Bras de fer à Montréal - Assez de l’ingérence!

Mieux encore, on se retrouve encore avec un maire, Michael Applebaum, qui plaide l’ignorance. Il ne savait pas que les relations étaient si tendues entre le d.g., Guy Hébert, et le chef de police, Marc Parent, que le premier, l’automne dernier, a jusqu’à réclamer du sous-ministre de la Sécurité publique le pouvoir de congédier M. Parent, même si la loi ne le lui permet pas.


Premier constat : il est bien cow-boy ce monsieur Hébert, qui serait parti à Québec de son propre chef, sans que le maire (Gérald Tremblay ou M. Applebaum ?) ne soit au courant d’une démarche aussi lourde de conséquences ? À moins qu’il ne l’ait été ? Pas rassurant du tout.
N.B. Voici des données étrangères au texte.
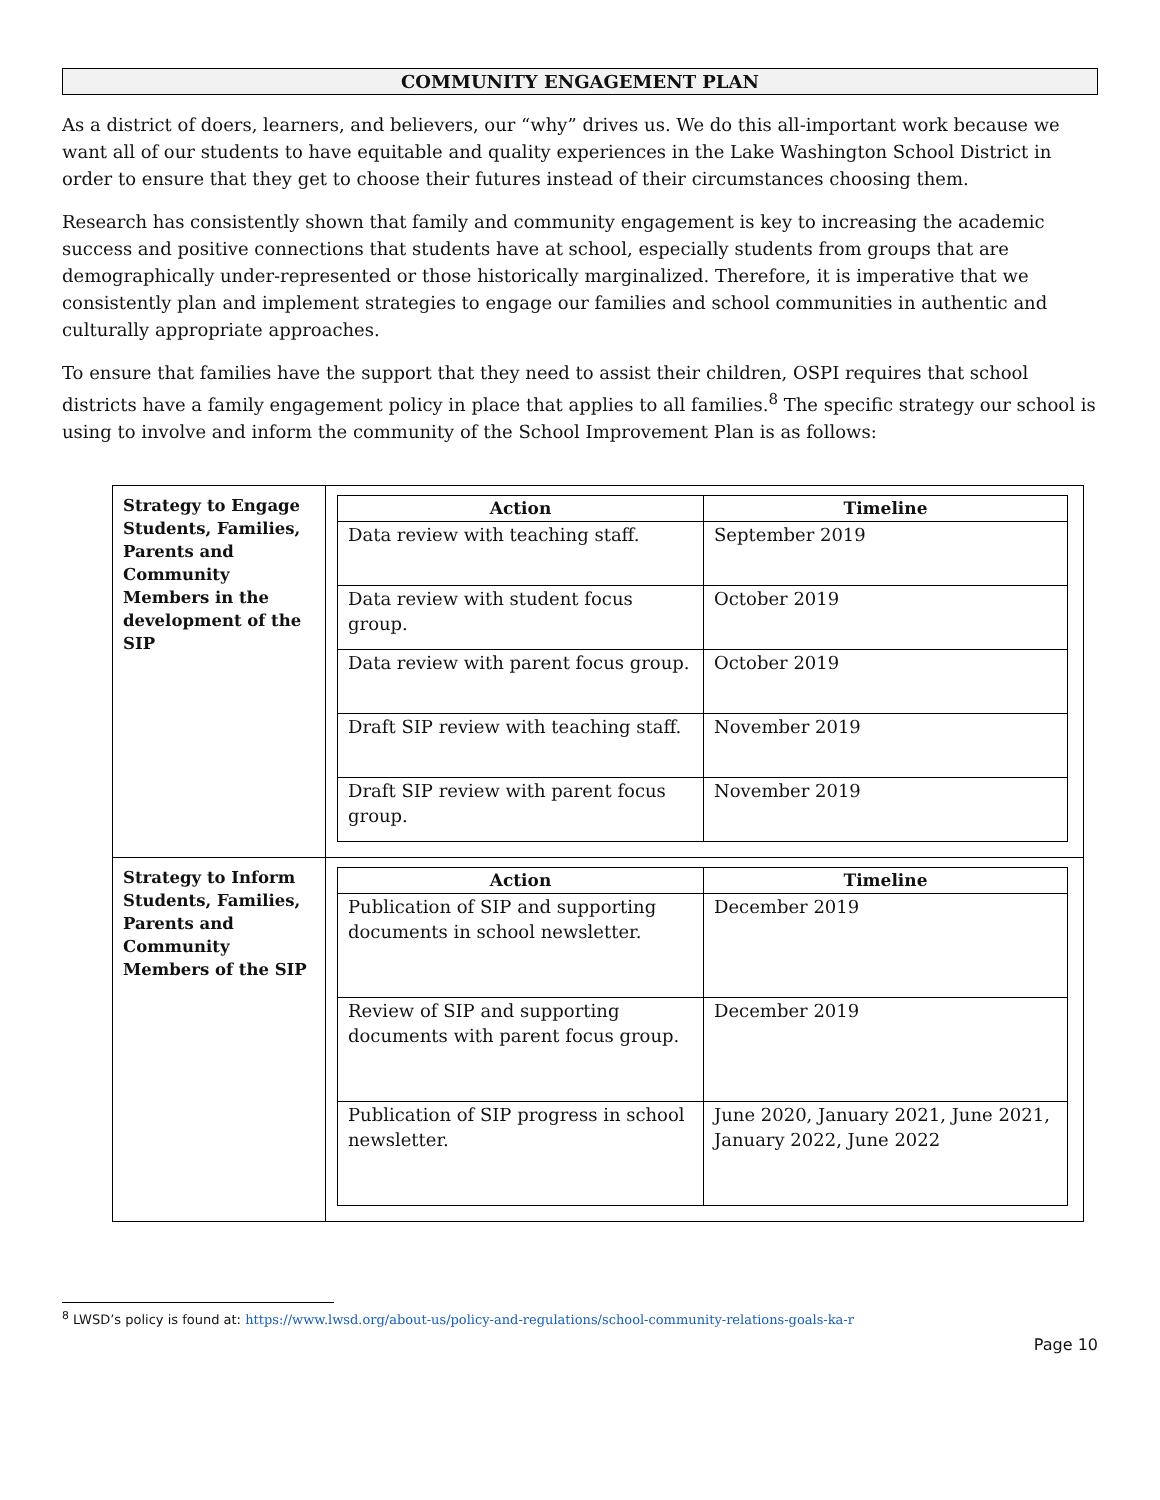COMMUNITY ENGAGEMENT PLAN
As a district of doers, learners, and believers, our “why” drives us. We do this all-important work because we want all of our students to have equitable and quality experiences in the Lake Washington School District in order to ensure that they get to choose their futures instead of their circumstances choosing them.
Research has consistently shown that family and community engagement is key to increasing the academic success and positive connections that students have at school, especially students from groups that are demographically under-represented or those historically marginalized. Therefore, it is imperative that we consistently plan and implement strategies to engage our families and school communities in authentic and culturally appropriate approaches.
To ensure that families have the support that they need to assist their children, OSPI requires that school districts have a family engagement policy in place that applies to all families.<sup>8</sup> The specific strategy our school is using to involve and inform the community of the School Improvement Plan is as follows:
| Strategy to Engage Students, Families, Parents and Community Members in the development of the SIP | / Action / Timeline / / --- / --- / / Data review with teaching staff. / September 2019 / / Data review with student focus group. / October 2019 / / Data review with parent focus group. / October 2019 / / Draft SIP review with teaching staff. / November 2019 / / Draft SIP review with parent focus group. / November 2019 / |
| Strategy to Inform Students, Families, Parents and Community Members of the SIP | / Action / Timeline / / --- / --- / / Publication of SIP and supporting documents in school newsletter. / December 2019 / / Review of SIP and supporting documents with parent focus group. / December 2019 / / Publication of SIP progress in school newsletter. / June 2020, January 2021, June 2021, January 2022, June 2022 / |
<sup>8</sup> LWSD’s policy is found at: https://www.lwsd.org/about-us/policy-and-regulations/school-community-relations-goals-ka-r
Page 10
Deuxième constat : il est bien peu curieux ce maire Applebaum, qui dit ne rien savoir de l’ingérence du directeur général dans les affaires du SPVM. Pourtant, Le Devoir vient d’y consacrer trois articles, auxquels La Presse a ajouté vendredi des éléments percutants. Et le maire n’aurait eu aucun écho de l’épreuve de force en cours ? Pas plus rassurant.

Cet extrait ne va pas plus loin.